My favorite client was Mary.  I think she was in her 60s and she contracted HIV during a blood transfusion.  She lived several miles north of Sacramento, so driving her to her doctor involved driving about an hour or more from Davis to get her, then half an hour back into Sacramento to her doctor's office, waiting around until she was finished, then driving her home again and then driving back to Davis.

She was very particular.  She didn't like most of the drivers who showed up and she would refuse to answer her door if she didn't like the driver.  But she liked me.  When she liked you, she asked for a 5x7 photo to put on her wall.  She also had a big doll collection and I remember that when we went to Scotland, I bought a doll for her then, but never got to give it to her.  At that time, gas prices were going up to astronomical levels and I had to give up working with Breaking Barriers because it was just costing too much.

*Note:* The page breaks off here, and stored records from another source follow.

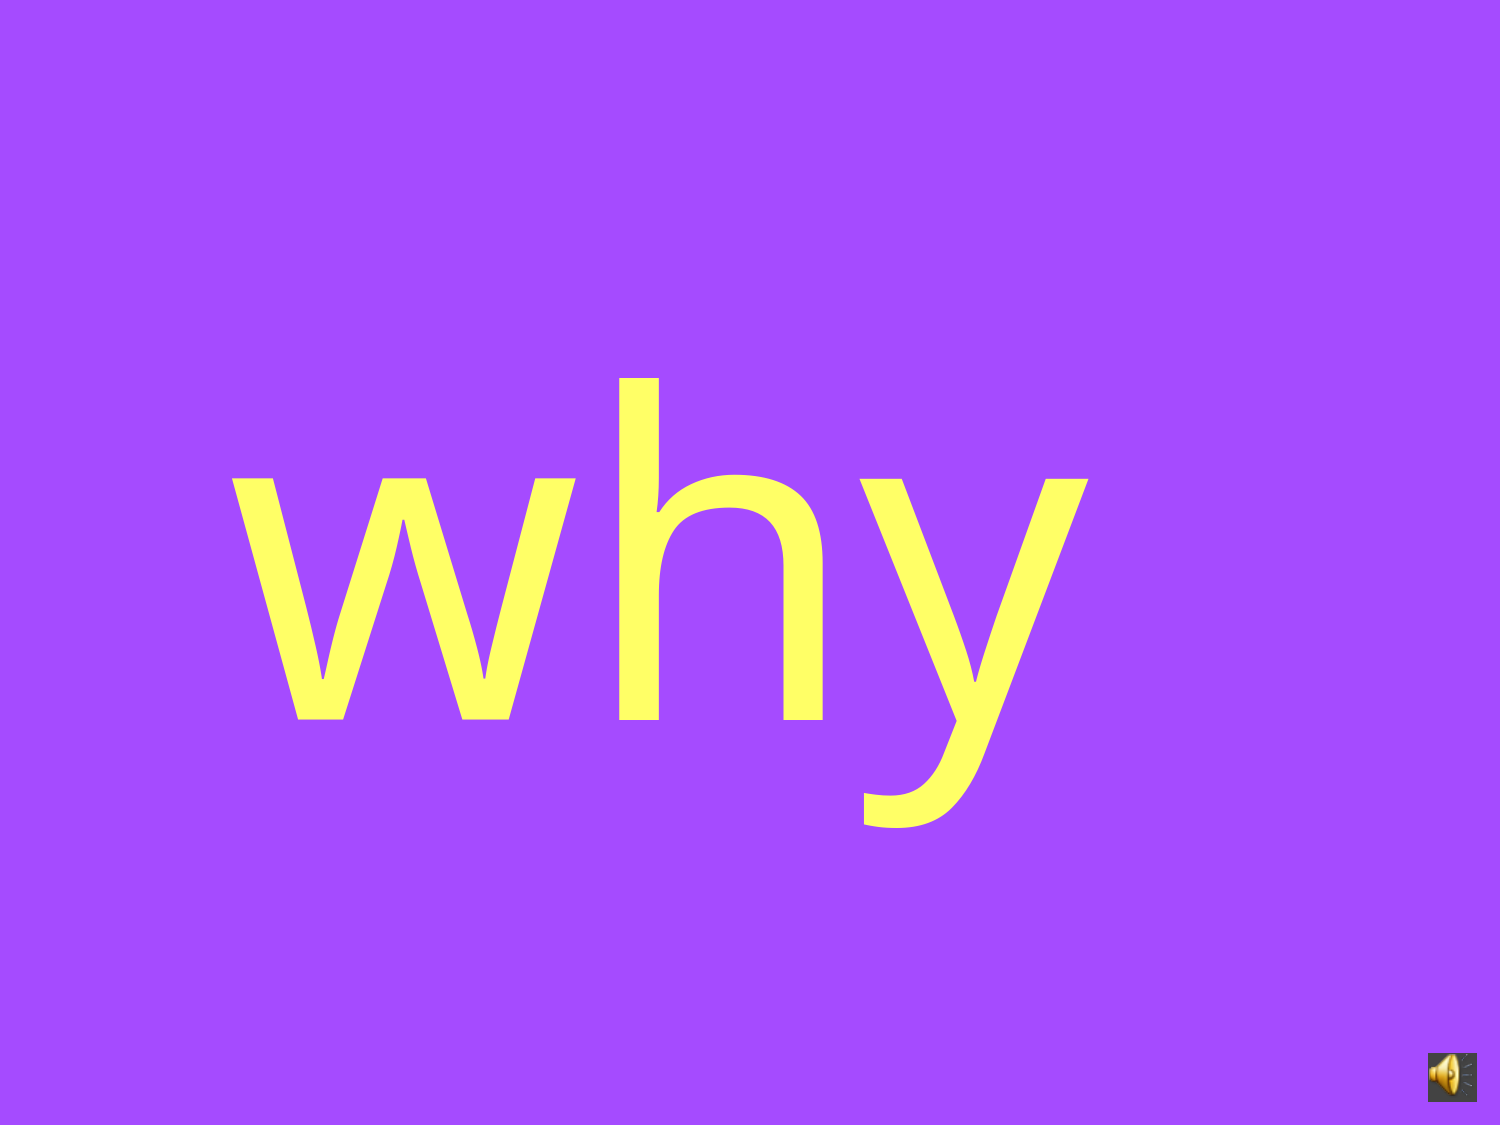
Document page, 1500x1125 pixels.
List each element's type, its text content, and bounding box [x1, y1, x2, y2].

subtitle why [212, 262, 1450, 763]
picture [1427, 1052, 1478, 1103]
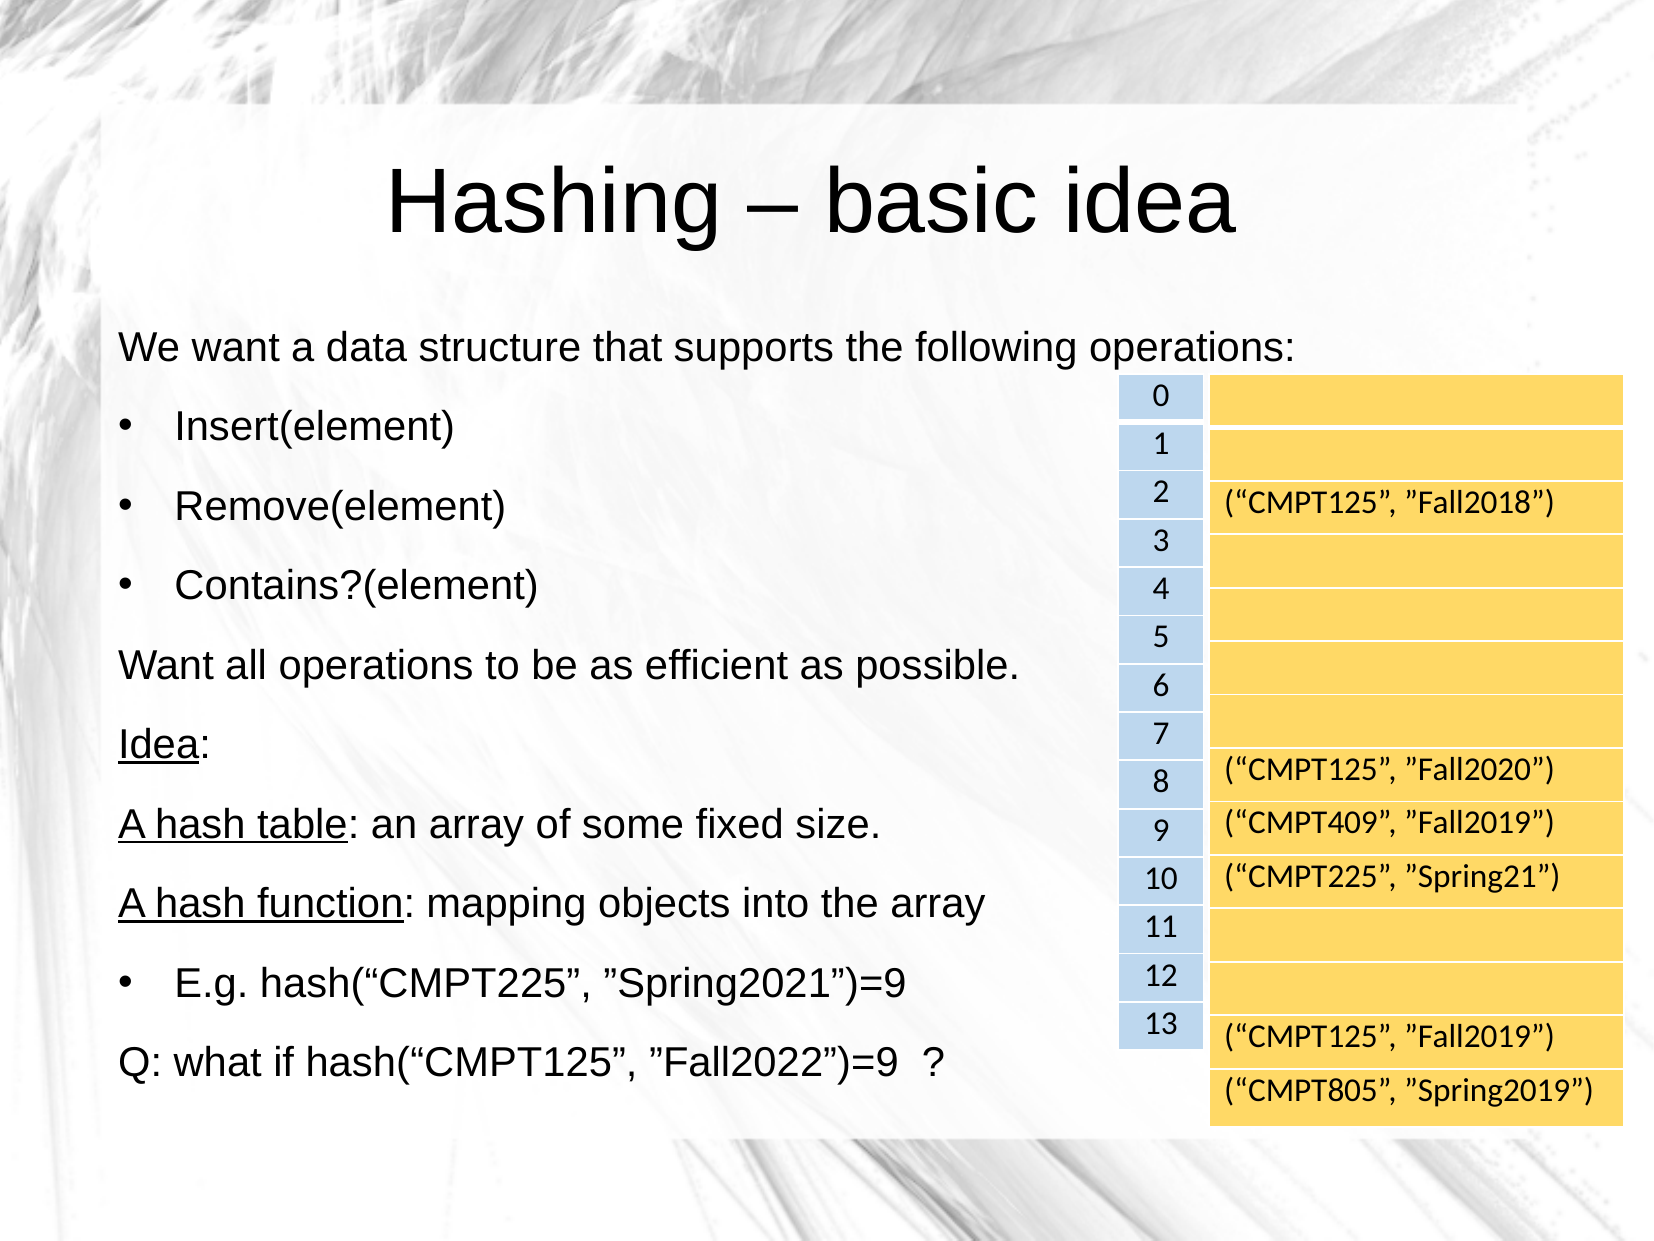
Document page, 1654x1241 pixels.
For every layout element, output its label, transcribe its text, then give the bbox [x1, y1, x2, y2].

table_cell [1210, 642, 1623, 694]
table_cell (“CMPT409”, ”Fall2019”) [1210, 802, 1623, 854]
table_cell [1210, 589, 1623, 640]
table_cell (“CMPT225”, ”Spring21”) [1210, 856, 1623, 907]
table_cell 7 [1119, 713, 1203, 759]
table_cell (“CMPT805”, ”Spring2019”) [1210, 1070, 1623, 1126]
list We want a data structure that supports the following operations: Insert(element) Remove(element) Contains?(element) Want all operations to be as efficient as possible. Idea: A hash table: an array of some fixed size. A hash function: mapping objects into the array E.g. hash(“CMPT225”, ”Spring2021”)=9 Q: what if hash(“CMPT125”, ”Fall2022”)=9 ? [118, 319, 1571, 1102]
table_cell 6 [1119, 665, 1203, 711]
table_cell [1210, 963, 1623, 1014]
table_header 0 [1119, 375, 1203, 419]
title Hashing – basic idea [118, 112, 1506, 281]
table_cell [1210, 695, 1623, 747]
table_cell [1210, 430, 1623, 480]
table_cell 13 [1119, 1003, 1203, 1049]
table_cell 10 [1119, 858, 1203, 904]
table_header [1210, 375, 1623, 425]
table_cell 4 [1119, 568, 1203, 615]
table_cell 8 [1119, 761, 1203, 808]
table_cell [1210, 909, 1623, 961]
table_cell 12 [1119, 954, 1203, 1001]
table_cell 5 [1119, 616, 1203, 663]
table_cell 9 [1119, 810, 1203, 856]
table_cell (“CMPT125”, ”Fall2020”) [1210, 749, 1623, 801]
table_cell [1210, 535, 1623, 587]
table_cell 2 [1119, 471, 1203, 518]
table_cell 11 [1119, 906, 1203, 953]
picture [0, 0, 1654, 1241]
table_cell (“CMPT125”, ”Fall2018”) [1210, 482, 1623, 533]
table_cell 3 [1119, 520, 1203, 566]
table_cell (“CMPT125”, ”Fall2019”) [1210, 1016, 1623, 1068]
table_cell 1 [1119, 425, 1203, 470]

But Breaking Barriers is gone now and I don't know how any of my old clients are. It was a brief, but memorable period in my life, when I broke the barrier between my comfortable middle class life and made friends with people I might never have met otherwise.

I don't know if it was before or after that I volunteered in the Davis homeless shelter.  I worked in the office and helped some of the men (there were no women in this shelter) learn how to use a computer.  I really liked this one guy who had come in and left the shelter many times.  The last time he came in, sober, he said that if he started drinking again, he would never come back  He was a nice old alcoholic, but one day he was gone and we never heard from him again.  It saddens me that alcohol had such a hold on him that as much as he wanted to get sober he just couldn't do it.

It was politics rather than anything else that took me out of the homeless shelter.  The new manager was impossible to get along with and most of us didn't last long after she took over. She was so disorganized that you could never get anything done...and if you did, the person who came in the next day would undo all the work you had done. Now I hear the shelter has become a halfway house for guys coming out of jail and needing to get oriented back into the community.

My volunteering is more mundane these days, now, with the loss of Logos, just the hospital, but I think back fondly on the days when I worked with my friends at Breaking Barriers.